Nie ma jednej słusznej odpowiedzi lub uczciwości harmonogram do naśladowania. Większość ludzi chce od razu to opublikować, ale inni decydują się poczekać i zobaczyć, czy interesują się nową osobą, zanim wszystkim powiedzą. Radą Kalba jest myśleć o tym, co chciałbyś wiedzieć, gdyby but był na drugiej stopie. Mówi też, że dobre relacje opierają się na zaufaniu i prawdzie. "Nie chcesz budować relacji na temat tajemnicy, półprawd i białych kłamstw" - zauważa - "To chwiejny sposób na rozpoczęcie".

Pamiętaj, że nie można przewidzieć potencjalnej reakcji na zainteresowanie miłością Twoje wiadomości. "Niektórzy ludzie usłyszą słowa" MS "i udadzą się na wzgórza, ale często tak nie jest" - mówi Kalb. Milliken mówi, że jeśli facet odrzuca cię, ponieważ masz stwardnienie rozsiane, to nie jest on dla ciebie i prawdopodobnie lepiej jest wiedzieć z góry.

Tim Roccia z St. Louis, miał stwardnienie rozsiane od ponad 25 lat. Jego pierwsze małżeństwo zakończyło się rozwodem, wrócił na scenę randkową w 2006 roku i ożenił się z kobietą, Aleisą, po tym jak został przedstawiony jej przez przyjaciela. Mówi, że wiedział, że Aleisa jest dla niego właściwa ze względu na zrozumienie, które pokazała podczas randki - tak jak w czasie, gdy byli nad jeziorem, ale nie mógł jeździć na łodzi, ponieważ letni upał spowodowałby rozbłysk. Rada Roccii jest otwarta i szczera. "Jesteś tym, kim jesteś" - mówi. "Widziałem tak wielu ludzi, którzy czekają aż do ostatniej chwili, by powiedzieć, że oni mają stwardnienie rozsiane. Do tego czasu "Co ukrywasz?"

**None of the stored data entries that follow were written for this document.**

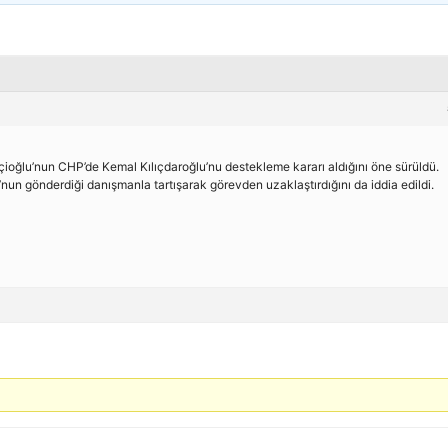
ioğlu’nun CHP’de Kemal Kılıçdaroğlu’nu destekleme kararı aldığını öne sürüldü.
un gönderdiği danışmanla tartışarak görevden uzaklaştırdığını da iddia edildi.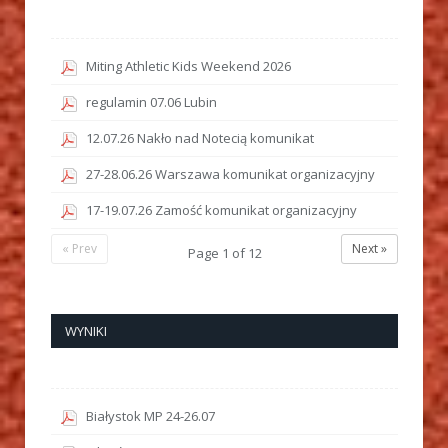
Miting Athletic Kids Weekend 2026
regulamin 07.06 Lubin
12.07.26 Nakło nad Notecią komunikat
27-28.06.26 Warszawa komunikat organizacyjny
17-19.07.26 Zamość komunikat organizacyjny
« Prev
Next »
Page
1
of
12
WYNIKI
Białystok MP 24-26.07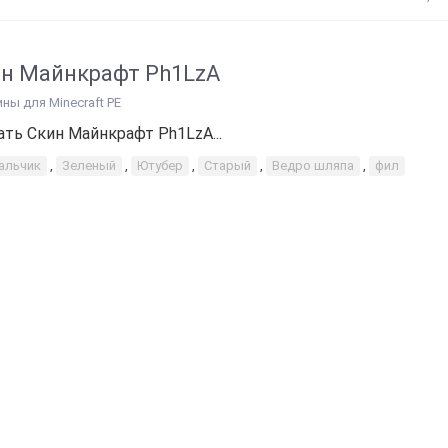
н Майнкрафт Ph1LzA
ины для Minecraft PE
ать Скин Майнкрафт Ph1LzA...
альчик
,
Зеленый
,
Ютубер
,
Старый
,
Ведро шляпа
,
фил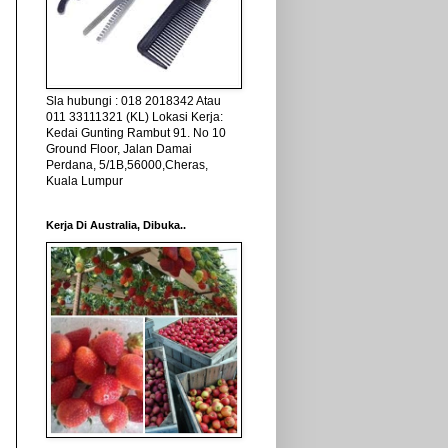
Sla hubungi : 018 2018342 Atau
011 33111321 (KL) Lokasi Kerja:
Kedai Gunting Rambut 91. No 10
Ground Floor, Jalan Damai
Perdana, 5/1B,56000,Cheras,
Kuala Lumpur
Kerja Di Australia, Dibuka..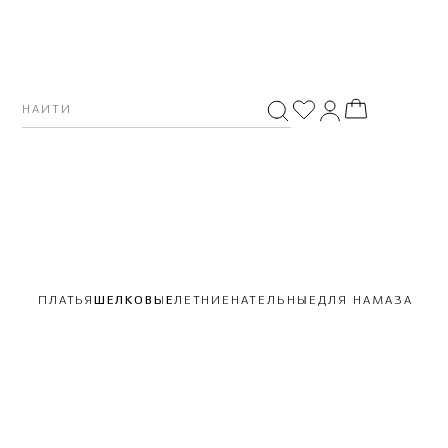
ПЛАТЬЯ
ШЕЛКОВЫЕ
ЛЕТНИЕ
НАТЕЛЬНЫЕ
ДЛЯ НАМАЗА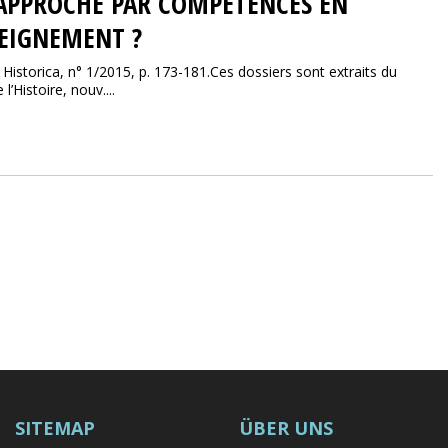
APPROCHE PAR COMPÉTENCES EN
SEIGNEMENT ?
 Historica, n° 1/2015, p. 173-181.Ces dossiers sont extraits du
’Histoire, nouv....
SITEMAP
ÜBER UNS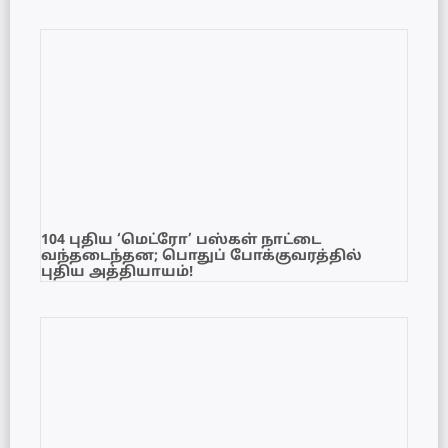
104 புதிய ‘மெட்ரோ’ பஸ்கள் நாட்டை
வந்தடைந்தன; பொதுப் போக்குவரத்தில்
புதிய அத்தியாயம்!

Rick Ebner z Bloomington, Minnesota, mówi, że to wszystko w twojej postawie. Zdiagnozowany w 1995 roku, jego stwardnienie rozsiane posunęło się naprzód przez lata, i teraz on potrzebuje hulajnoga by poradzić sobie przez większość czasu. Wracając na scenę randkową od czasu jego rozwodu kilka lat temu, on otwarcie szuka miłości i wie, że nie może ukryć swojego stwardnienia rozsianego - nawet nie próbuje. "Moją największą obawą jest bycie samemu i borykanie się z tą chorobą" - mówi. "Chcę dzielić życie z kimś w dobrych i złych czasach."

Ebner wstąpił do kościoła z 6000 zgromadzonych, mając nadzieję, że się zaprzyjaźni i być może znowu się zakochuje. Nie siedzi w domu i niepokoi się, że nikt go nie zaakceptuje, ponieważ ma stwardnienie rozsiane. Jeśli zobaczy kobietę, którą uzna za atrakcyjną, zacznie z nią rozmawiać w nadziei, że to może doprowadzić do czegoś. "Jeszcze nie, ale nie odejdę", mówi. "Chodzi o wytrwałość, pokorę i odwagę."

Milliken zgadza się, że powiedzenie potencjalnemu partnerowi, że masz stwardnienie rozsiane, nie czyni cię słabszym: "To może sprawić, że będziesz silniejsza" - mówi. "Stwardnienie rozsiane może być bardzo straszną i nieprzyjemną chorobą, która może sprawić, że poczujesz się okropnie, ale to nie musi sprawić, że będziesz mniej tego kim jesteś."